Les gens qui critiquent les conditions de vie des animaux de divertissement ne comprennent pas la culture sarumawashi du Japon, rétorque Tsuyoshi Oikawa: «Nous aimons les singes, nous sommes de leur côté. La maltraitance ne fait pas partie de nos méthodes d’entraînement. »

Dans le spectacle traditionnel de sarumawashi, un dresseur fait réaliser des tours à ses singes. Au théâtre Nikko Saru Gundan, la principale scène se spécialise dans des productions plus clinquantes, au scénario élaboré, pouvant réunir six macaques, des décors soignés et de nombreux changements de costumes. Un genre d’attractions de plus en plus critiquées.

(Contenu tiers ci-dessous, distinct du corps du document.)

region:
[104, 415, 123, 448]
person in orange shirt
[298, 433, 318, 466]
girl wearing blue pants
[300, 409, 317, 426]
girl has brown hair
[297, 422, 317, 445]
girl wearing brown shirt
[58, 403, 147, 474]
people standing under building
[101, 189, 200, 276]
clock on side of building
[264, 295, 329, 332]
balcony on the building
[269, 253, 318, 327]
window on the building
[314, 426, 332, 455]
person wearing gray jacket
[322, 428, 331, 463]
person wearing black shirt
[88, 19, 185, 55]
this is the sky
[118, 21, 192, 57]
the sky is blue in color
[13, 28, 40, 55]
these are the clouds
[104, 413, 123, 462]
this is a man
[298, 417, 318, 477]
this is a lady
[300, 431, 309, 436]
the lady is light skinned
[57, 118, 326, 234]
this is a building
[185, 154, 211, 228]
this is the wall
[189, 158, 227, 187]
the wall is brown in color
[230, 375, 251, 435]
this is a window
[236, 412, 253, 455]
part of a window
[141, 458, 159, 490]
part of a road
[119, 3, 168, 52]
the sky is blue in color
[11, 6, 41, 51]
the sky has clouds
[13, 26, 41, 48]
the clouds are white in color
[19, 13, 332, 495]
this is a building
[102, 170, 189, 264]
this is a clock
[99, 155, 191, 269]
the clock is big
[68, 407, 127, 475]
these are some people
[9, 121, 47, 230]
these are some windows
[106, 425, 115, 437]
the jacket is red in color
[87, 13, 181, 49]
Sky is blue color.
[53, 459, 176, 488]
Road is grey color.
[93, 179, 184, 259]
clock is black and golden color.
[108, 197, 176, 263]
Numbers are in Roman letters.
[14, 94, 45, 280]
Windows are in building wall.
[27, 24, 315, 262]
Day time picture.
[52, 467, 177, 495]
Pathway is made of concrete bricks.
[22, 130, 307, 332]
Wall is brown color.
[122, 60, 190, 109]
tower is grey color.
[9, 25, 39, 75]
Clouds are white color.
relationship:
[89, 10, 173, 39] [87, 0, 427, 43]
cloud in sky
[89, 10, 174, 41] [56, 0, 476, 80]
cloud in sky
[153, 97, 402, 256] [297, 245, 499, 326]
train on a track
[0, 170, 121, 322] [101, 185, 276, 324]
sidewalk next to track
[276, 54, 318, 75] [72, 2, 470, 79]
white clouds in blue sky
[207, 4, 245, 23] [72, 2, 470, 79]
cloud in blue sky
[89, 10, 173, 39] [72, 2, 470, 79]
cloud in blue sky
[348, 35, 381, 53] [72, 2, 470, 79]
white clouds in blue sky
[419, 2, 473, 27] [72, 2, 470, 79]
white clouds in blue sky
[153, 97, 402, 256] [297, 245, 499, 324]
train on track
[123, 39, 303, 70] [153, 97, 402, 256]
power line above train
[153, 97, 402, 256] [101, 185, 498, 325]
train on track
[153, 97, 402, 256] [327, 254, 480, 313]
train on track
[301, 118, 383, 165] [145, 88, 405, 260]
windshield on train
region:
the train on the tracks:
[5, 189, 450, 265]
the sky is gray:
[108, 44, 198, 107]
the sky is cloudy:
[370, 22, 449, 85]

PHOTOGRAPHIE DE Jasper Doest

D’abord dresseur pour des spectacles de singes, Satoshi Harada est devenu directeur et entraîneur en chef des animaux de la compagnie desinges Sen-zu No Sarumawashi, de Kawasaki, qui donne des spectacles dans les festivals de rue, les écoles et les fêtes. Il me dit vouloir éviter les méthodes de dressage stressantes et donner la priorité au renforcement positif et à l’affection–ce qui peut même conduire à dormir avec les animaux lorsqu’ils sont très jeunes.

Nous entrons dans la salle d’entraînement de la troupe. Harada me présente ses collègues et leurs collaborateurs à fourrure (lesquels portent des couches), dont quatre nouveaux bébés. Le groupe suit un entraînement rigoureux, précise-t-il: deux heures le matin et deux heures l’après-midi, sauf les jours de spectacle.

Plus tôt, ce matin-là, je me suis émerveillé des acrobaties des animaux lors d’un spectacle donné à 300 bambins, dans un gymnase. La vedette était Ponzo, en combinaison noire et gilet jaune. Les enfants criaient de joie lorsque le singe a réalisé ses tours, traversant la salle sur des échasses plus grandes que Harada. «Ankoru! Ankoru! [Encore! Encore!] », s’égosillaient-ils.

De retour aux locaux de la compagnie, les dresseurs ont ôté les couches aux singes et les ont enfermés dans les cages métalliques où ceux-ci vivent lorsqu’ils ne sont pas sur scène. Ensuite, ils ont nettoyé les excréments des plateaux d’égouttement en métal, sous les cages, et préparé des bols d’oranges, de pommes et de bananes pour le dîner des primates. Ils ont disposé les bols de nourriture pour qu’ils forment un rang homogène sur le sol devant les convives. Il était 5 heures, l’heure de rentrer chez soi. Les dresseurs seraient de retour avant le petit déjeuner pour préparer le prochain spectacle.

 

Article publié dans le numéro 246 du National Geographic Magazine.